## Written task
Give again, word for word, each line of the data from the first through the one containing "vanities are popular in urban homes and". Pictures stay out.

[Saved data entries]
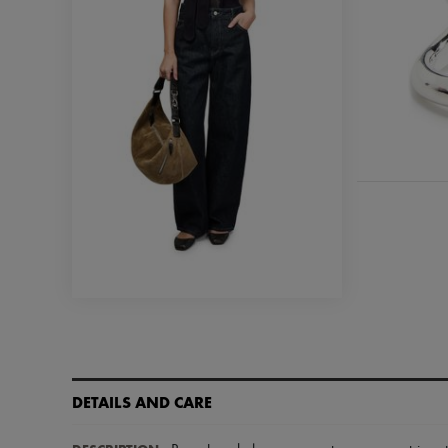
DETAILS AND CARE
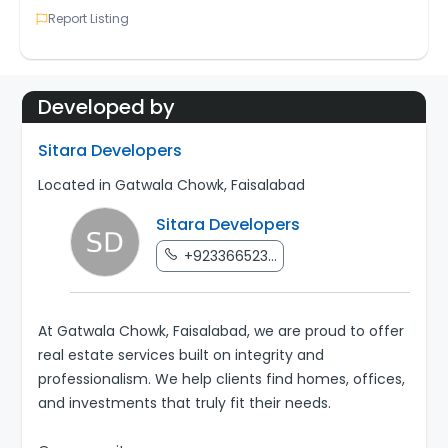
Report Listing
Developed by
Sitara Developers
Located in Gatwala Chowk, Faisalabad
Sitara Developers
+923366523...
At Gatwala Chowk, Faisalabad, we are proud to offer
real estate services built on integrity and
professionalism. We help clients find homes, offices,
and investments that truly fit their needs.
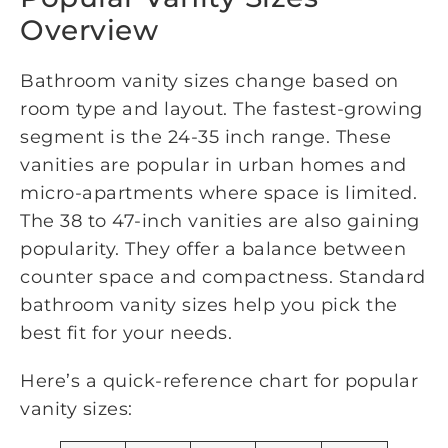
Overview
Bathroom vanity sizes change based on
room type and layout. The fastest-growing
segment is the 24-35 inch range. These
vanities are popular in urban homes and
micro-apartments where space is limited.
The 38 to 47-inch vanities are also gaining
popularity. They offer a balance between
counter space and compactness. Standard
bathroom vanity sizes help you pick the
best fit for your needs.
Here’s a quick-reference chart for popular
vanity sizes:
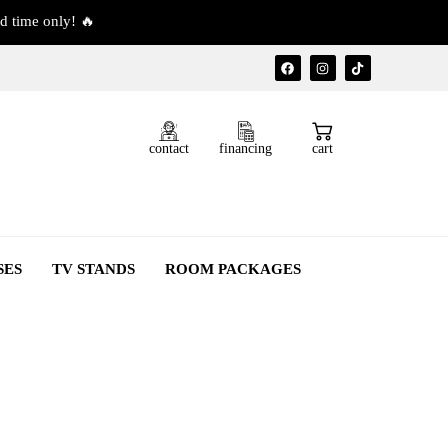
d time only! 🔥
contact
financing
cart
SES
TV STANDS
ROOM PACKAGES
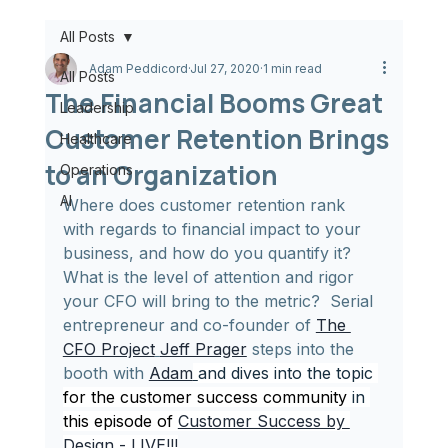
All Posts
Adam Peddicord
Jul 27, 2020
1 min read
All Posts
The Financial Booms Great
Leadership
Customer Retention Brings
Healthcare
to an Organization
Operations
AI
Where does customer retention rank 
with regards to financial impact to your 
business, and how do you quantify it?  
What is the level of attention and rigor 
your CFO will bring to the metric?  Serial 
entrepreneur and co-founder of 
The 
CFO Project
Jeff Prager
 steps into the 
booth with 
Adam
and dives into the topic 
for the customer success community 
in
this episode of 
Customer Success by 
Design - LIVE!!!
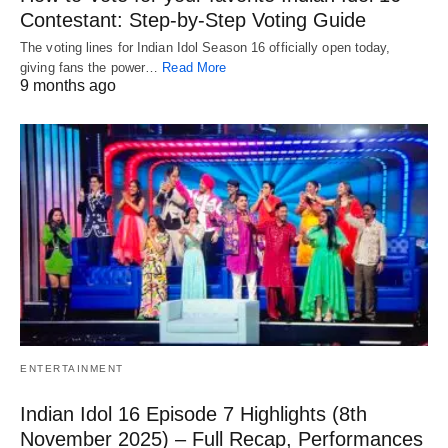
Contestant: Step-by-Step Voting Guide
The voting lines for Indian Idol Season 16 officially open today,
giving fans the power…
Read More
9 months ago
ENTERTAINMENT
Indian Idol 16 Episode 7 Highlights (8th
November 2025) – Full Recap, Performances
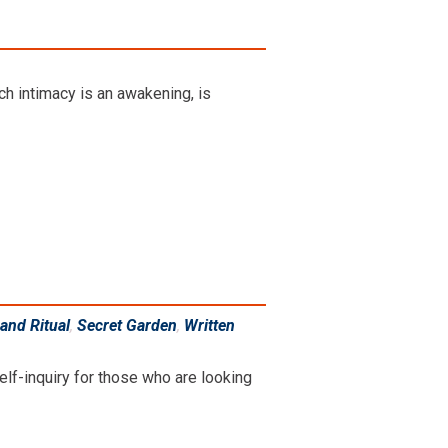
ich intimacy is an awakening, is
and Ritual
,
Secret Garden
,
Written
elf-inquiry for those who are looking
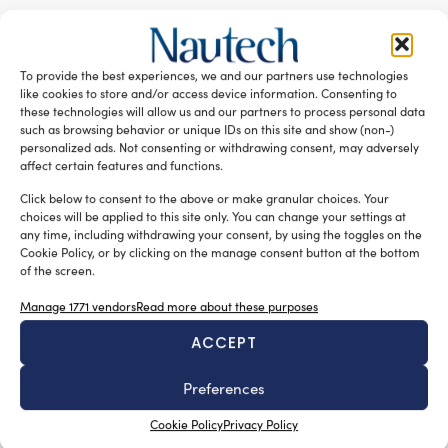
RELATED ARTICLES
To provide the best experiences, we and our partners use technologies
like cookies to store and/or access device information. Consenting to
these technologies will allow us and our partners to process personal data
such as browsing behavior or unique IDs on this site and show (non-)
personalized ads. Not consenting or withdrawing consent, may adversely
affect certain features and functions.
Click below to consent to the above or make granular choices. Your
choices will be applied to this site only. You can change your settings at
any time, including withdrawing your consent, by using the toggles on the
Cookie Policy, or by clicking on the manage consent button at the bottom
of the screen.
New Master’s degree in nautical design
Manage 1771 vendors
Read more about these purposes
Silvia Chiarito
August 3, 2026
ACCEPT
The program will explore advanced propulsion
technologies, including electric propulsion systems,
Preferences
enabling
the evaluation of emerging energy generation solutions,
Cookie Policy
Privacy Policy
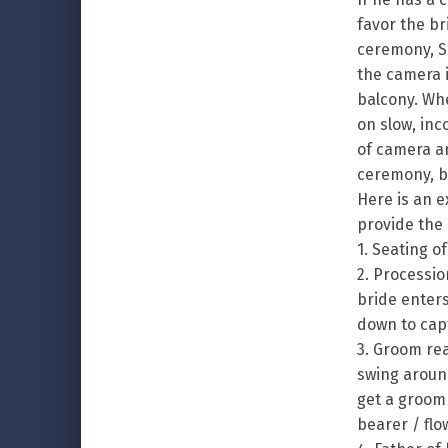
favor the br
ceremony, S
the camera i
balcony. Wh
on slow, in
of camera an
ceremony, b
Here is an e
provide the 
1. Seating o
2. Processio
bride enters
down to capt
3. Groom rea
swing around
get a groom
bearer / flow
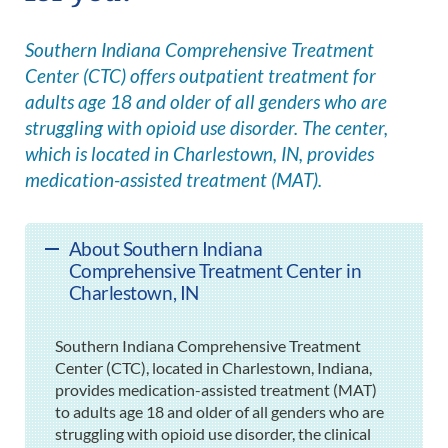
Southern Indiana Comprehensive Treatment
Center (CTC) offers outpatient treatment for
adults age 18 and older of all genders who are
struggling with opioid use disorder. The center,
which is located in Charlestown, IN, provides
medication-assisted treatment (MAT).
About Southern Indiana
Comprehensive Treatment Center in
Charlestown, IN
Southern Indiana Comprehensive Treatment
Center (CTC), located in Charlestown, Indiana,
provides medication-assisted treatment (MAT)
to adults age 18 and older of all genders who are
struggling with opioid use disorder, the clinical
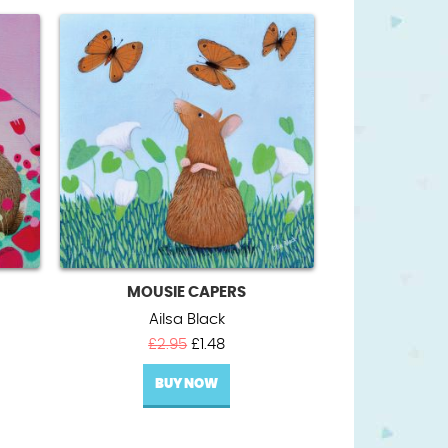
MOUSIE CAPERS
Ailsa Black
Original
Current
£
2.95
£
1.48
price
price
BUY NOW
was:
is:
£2.95.
£1.48.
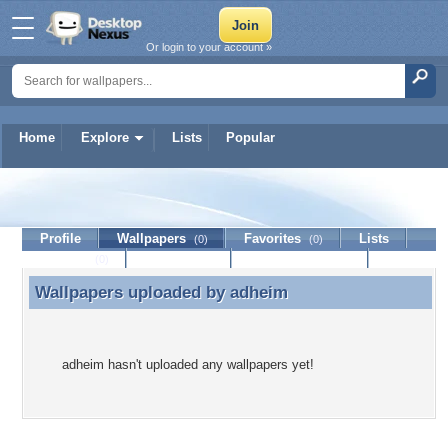
Or login to your account »
Home
Explore
Lists
Popular
adheim
Profile
Wallpapers
Favorites
Lists
(0)
(0)
Journal
Discussion
Contact Member
(0)
Wallpapers uploaded by
adheim
Wallpapers uploaded by adheim
adheim hasn't uploaded any wallpapers yet!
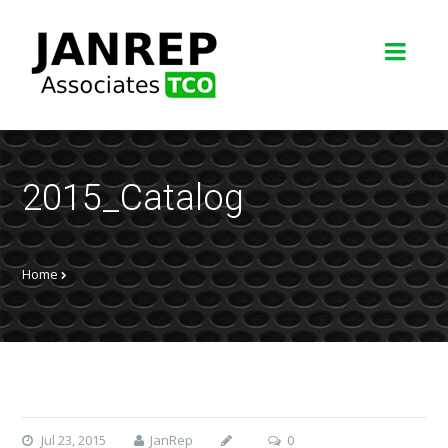
2015_Catalog
Home
Jul 23, 2015
JanRep
0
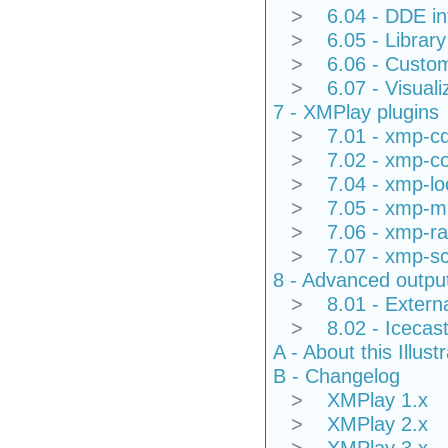
>
6.04 - DDE in
>
6.05 - Library
>
6.06 - Custom
>
6.07 - Visuali
7 - XMPlay plugins
>
7.01 - xmp-c
>
7.02 - xmp-co
>
7.04 - xmp-l
>
7.05 - xmp-mi
>
7.06 - xmp-ra
>
7.07 - xmp-sc
8 - Advanced outpu
>
8.01 - Extern
>
8.02 - Icecas
A - About this Illus
B - Changelog
>
XMPlay 1.x
>
XMPlay 2.x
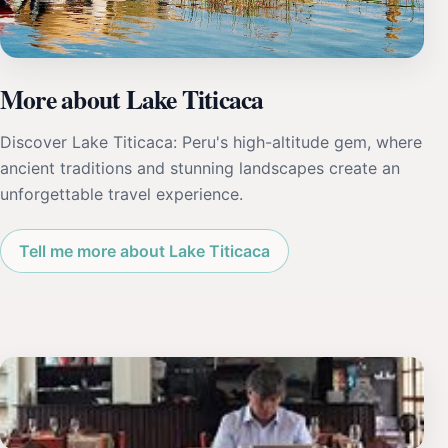
More about Lake Titicaca
Discover Lake Titicaca: Peru's high-altitude gem, where
ancient traditions and stunning landscapes create an
unforgettable travel experience.
Tell me more about Lake Titicaca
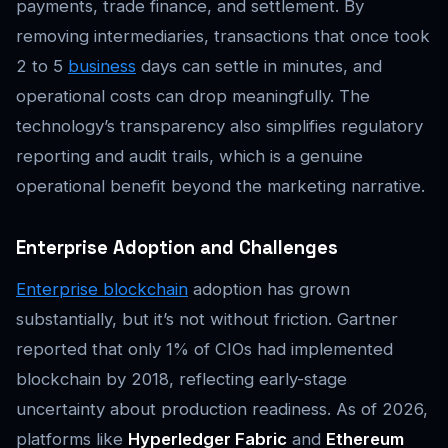
payments, trade finance, and settlement. By
removing intermediaries, transactions that once took
2 to 5
business
days can settle in minutes, and
operational costs can drop meaningfully. The
technology’s transparency also simplifies regulatory
reporting and audit trails, which is a genuine
operational benefit beyond the marketing narrative.
Enterprise Adoption and Challenges
Enterprise blockchain
adoption has grown
substantially, but it’s not without friction. Gartner
reported that only 1% of CIOs had implemented
blockchain by 2018, reflecting early-stage
uncertainty about production readiness. As of 2026,
platforms like
Hyperledger Fabric
and
Ethereum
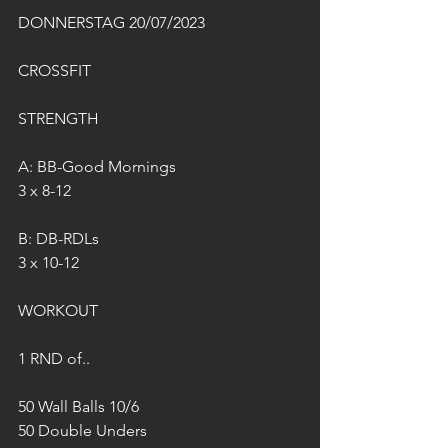
DONNERSTAG 20/07/2023
CROSSFIT
STRENGTH
A: BB-Good Mornings
3 x 8-12
B: DB-RDLs 
3 x 10-12
WORKOUT
1 RND of..
50 Wall Balls 10/6
50 Double Unders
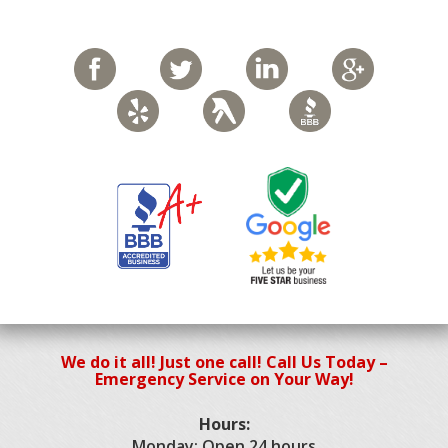
We do it all! Just one call! Call Us Today –
Emergency Service on Your Way!
Hours:
Monday: Open 24 hours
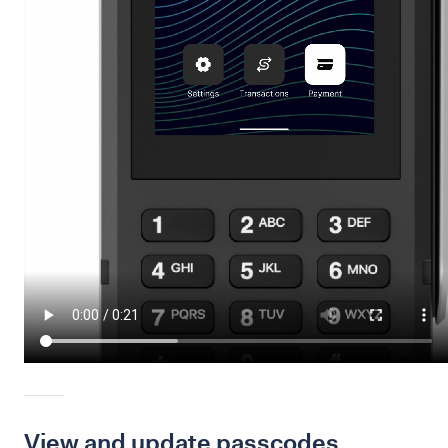
View and update passcodes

## Solved problem
DETAILS AND CARE
Report Listing
Developed by
Sitara Developers
Located in Gatwala Chowk, Faisalabad
Sitara Developers
+923366523...
At Gatwala Chowk, Faisalabad, we are proud to offer
real estate services built on integrity and
professionalism. We help clients find homes, offices,
and investments that truly fit their needs.
Overview
Bathroom vanity sizes change based on
room type and layout. The fastest-growing
segment is the 24-35 inch range. These
vanities are popular in urban homes and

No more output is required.